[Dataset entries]
>>
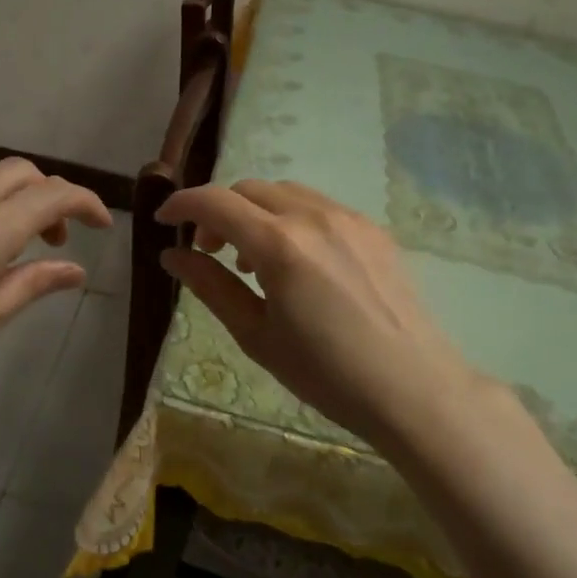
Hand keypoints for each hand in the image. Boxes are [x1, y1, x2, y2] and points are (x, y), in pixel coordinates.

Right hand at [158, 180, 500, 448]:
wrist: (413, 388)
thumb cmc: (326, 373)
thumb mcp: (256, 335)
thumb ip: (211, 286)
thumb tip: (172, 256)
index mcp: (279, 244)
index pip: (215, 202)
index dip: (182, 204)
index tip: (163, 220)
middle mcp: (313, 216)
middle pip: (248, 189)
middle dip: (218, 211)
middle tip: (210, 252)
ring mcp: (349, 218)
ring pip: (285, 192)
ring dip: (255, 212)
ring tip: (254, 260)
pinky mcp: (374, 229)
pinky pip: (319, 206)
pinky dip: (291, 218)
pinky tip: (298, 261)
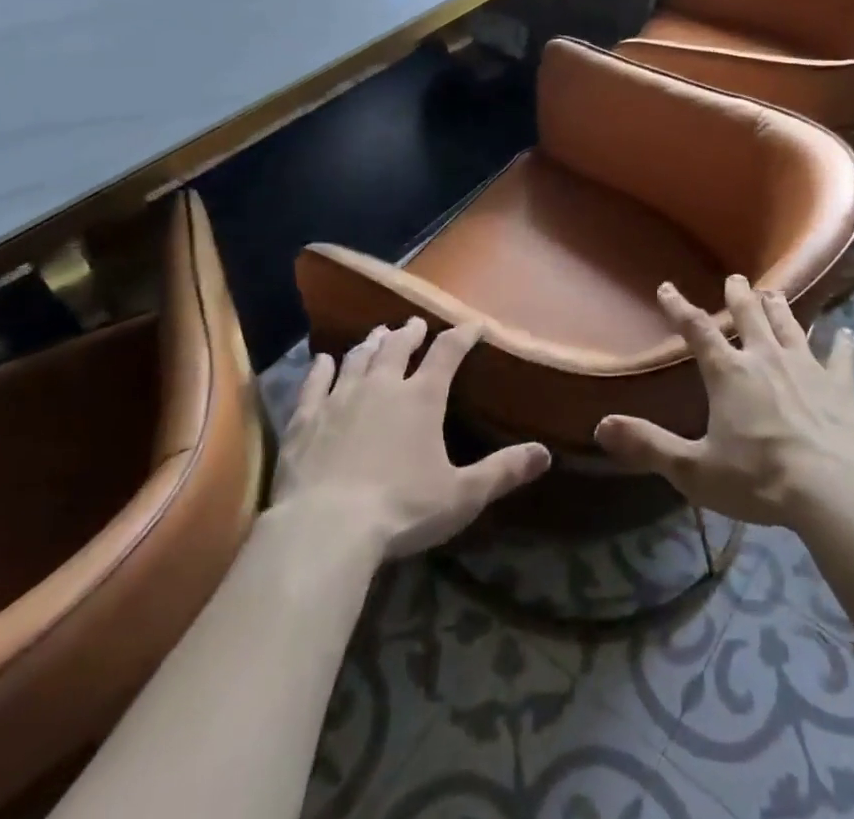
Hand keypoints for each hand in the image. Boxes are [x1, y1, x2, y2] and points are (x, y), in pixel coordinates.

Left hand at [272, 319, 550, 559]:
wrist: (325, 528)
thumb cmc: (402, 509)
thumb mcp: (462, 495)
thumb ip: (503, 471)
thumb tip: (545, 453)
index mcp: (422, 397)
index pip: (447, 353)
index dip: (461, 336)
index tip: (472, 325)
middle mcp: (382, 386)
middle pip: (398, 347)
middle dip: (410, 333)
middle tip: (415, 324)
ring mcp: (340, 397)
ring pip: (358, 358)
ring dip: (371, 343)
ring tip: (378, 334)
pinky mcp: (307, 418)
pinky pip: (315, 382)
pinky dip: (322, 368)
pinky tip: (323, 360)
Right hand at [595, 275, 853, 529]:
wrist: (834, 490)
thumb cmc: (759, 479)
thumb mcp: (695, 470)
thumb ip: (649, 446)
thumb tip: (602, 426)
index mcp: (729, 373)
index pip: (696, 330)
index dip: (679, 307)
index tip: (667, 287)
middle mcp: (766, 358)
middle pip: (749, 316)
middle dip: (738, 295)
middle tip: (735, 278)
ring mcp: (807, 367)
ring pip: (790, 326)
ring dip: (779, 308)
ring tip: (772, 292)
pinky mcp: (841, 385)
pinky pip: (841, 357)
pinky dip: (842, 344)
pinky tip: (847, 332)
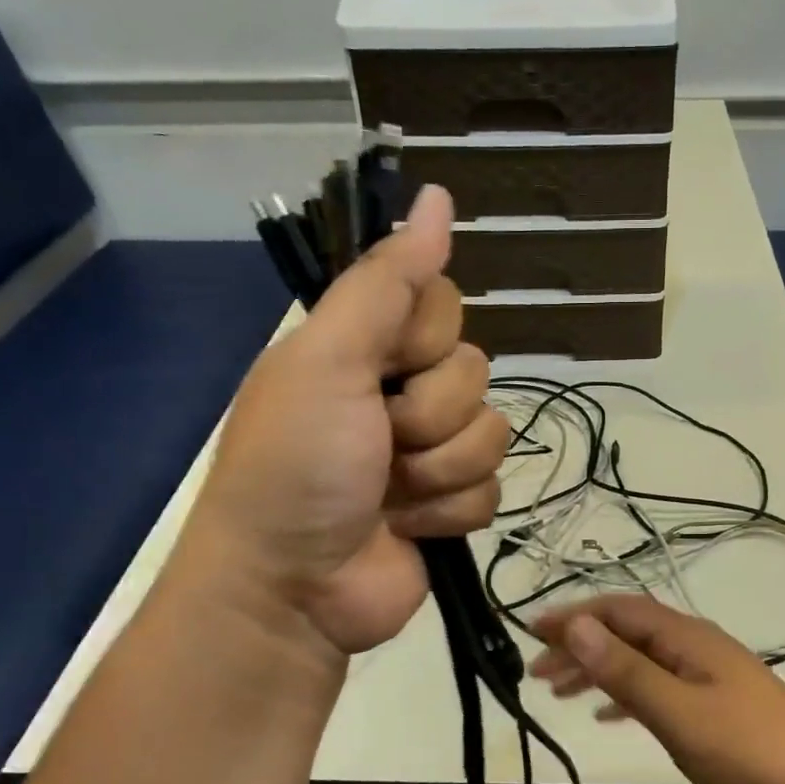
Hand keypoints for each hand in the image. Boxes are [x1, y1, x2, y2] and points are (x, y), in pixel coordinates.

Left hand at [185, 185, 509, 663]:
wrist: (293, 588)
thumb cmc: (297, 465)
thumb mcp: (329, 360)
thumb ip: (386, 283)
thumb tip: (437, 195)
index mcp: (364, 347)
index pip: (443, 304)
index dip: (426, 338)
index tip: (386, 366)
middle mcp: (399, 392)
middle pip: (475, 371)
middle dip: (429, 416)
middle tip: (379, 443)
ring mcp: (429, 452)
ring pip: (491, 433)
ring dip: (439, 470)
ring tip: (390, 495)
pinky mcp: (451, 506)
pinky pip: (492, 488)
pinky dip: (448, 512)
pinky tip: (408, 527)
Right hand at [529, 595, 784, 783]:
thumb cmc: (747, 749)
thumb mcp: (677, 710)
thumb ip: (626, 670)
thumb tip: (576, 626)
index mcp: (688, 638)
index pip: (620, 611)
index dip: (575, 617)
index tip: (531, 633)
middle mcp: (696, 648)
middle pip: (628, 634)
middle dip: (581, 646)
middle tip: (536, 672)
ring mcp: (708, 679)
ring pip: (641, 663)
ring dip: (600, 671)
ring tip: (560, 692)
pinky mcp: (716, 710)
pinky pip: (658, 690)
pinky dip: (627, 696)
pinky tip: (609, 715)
<<
>>
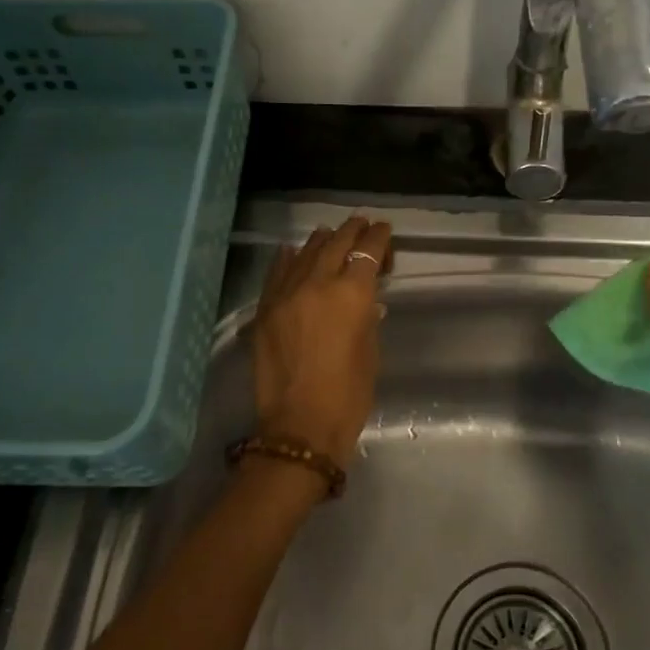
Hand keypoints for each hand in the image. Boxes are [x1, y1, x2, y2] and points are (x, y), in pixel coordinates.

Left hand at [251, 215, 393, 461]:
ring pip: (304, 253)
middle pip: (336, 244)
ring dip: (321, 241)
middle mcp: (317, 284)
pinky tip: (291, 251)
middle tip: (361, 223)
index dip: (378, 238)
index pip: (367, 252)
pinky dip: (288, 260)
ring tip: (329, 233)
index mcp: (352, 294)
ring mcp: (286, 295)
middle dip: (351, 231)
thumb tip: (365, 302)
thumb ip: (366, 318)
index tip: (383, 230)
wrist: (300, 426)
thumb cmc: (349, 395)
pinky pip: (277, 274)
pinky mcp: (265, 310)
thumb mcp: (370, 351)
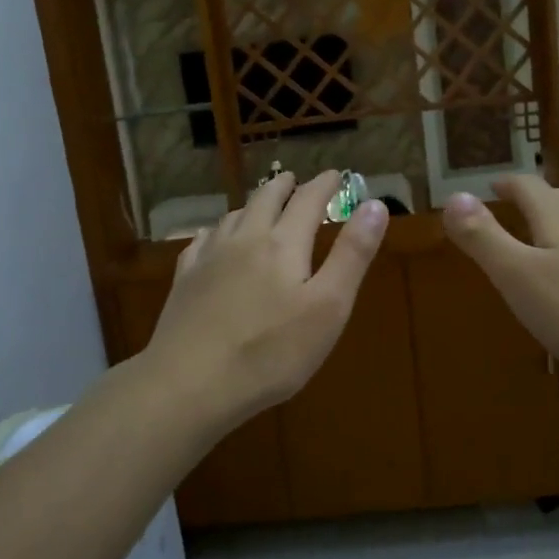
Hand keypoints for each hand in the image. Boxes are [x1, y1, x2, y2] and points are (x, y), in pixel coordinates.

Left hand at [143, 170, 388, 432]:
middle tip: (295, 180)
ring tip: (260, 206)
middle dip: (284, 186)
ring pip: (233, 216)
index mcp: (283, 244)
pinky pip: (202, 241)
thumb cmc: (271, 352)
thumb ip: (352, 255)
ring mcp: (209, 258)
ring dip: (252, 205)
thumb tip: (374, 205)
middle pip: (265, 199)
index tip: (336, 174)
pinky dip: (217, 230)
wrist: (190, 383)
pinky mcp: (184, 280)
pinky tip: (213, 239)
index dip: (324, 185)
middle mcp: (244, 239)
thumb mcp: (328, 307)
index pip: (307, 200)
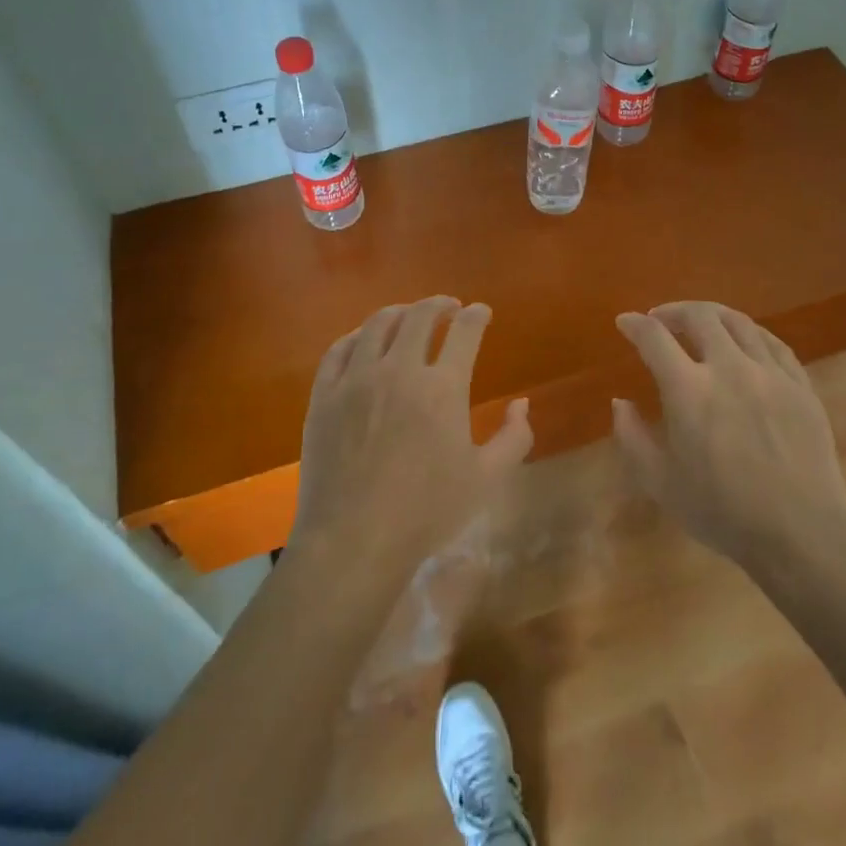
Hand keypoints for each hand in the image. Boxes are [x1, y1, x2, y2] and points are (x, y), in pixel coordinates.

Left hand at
<<
>>
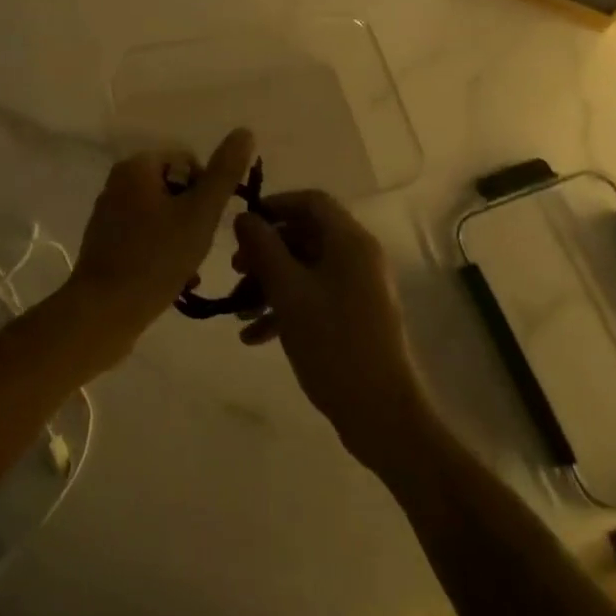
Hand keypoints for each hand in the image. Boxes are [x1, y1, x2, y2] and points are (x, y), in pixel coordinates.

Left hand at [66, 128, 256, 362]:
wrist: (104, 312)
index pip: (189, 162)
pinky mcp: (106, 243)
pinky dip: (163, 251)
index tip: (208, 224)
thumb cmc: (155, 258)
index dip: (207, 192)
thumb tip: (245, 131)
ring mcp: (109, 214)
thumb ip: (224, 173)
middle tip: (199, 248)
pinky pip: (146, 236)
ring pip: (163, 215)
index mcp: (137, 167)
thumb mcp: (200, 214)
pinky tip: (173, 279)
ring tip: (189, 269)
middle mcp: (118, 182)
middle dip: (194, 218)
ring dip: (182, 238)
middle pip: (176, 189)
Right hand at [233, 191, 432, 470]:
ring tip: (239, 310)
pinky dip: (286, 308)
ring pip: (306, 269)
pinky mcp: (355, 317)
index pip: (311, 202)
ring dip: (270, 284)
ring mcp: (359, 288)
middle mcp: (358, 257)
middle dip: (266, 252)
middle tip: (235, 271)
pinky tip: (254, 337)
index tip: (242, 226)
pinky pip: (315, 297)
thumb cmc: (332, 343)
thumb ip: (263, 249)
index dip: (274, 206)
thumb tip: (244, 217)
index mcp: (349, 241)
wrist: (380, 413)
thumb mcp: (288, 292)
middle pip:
<<
[Task requirements]
Find how many lines above include "wrist", then write only that count.

[Solution to the exercise]
8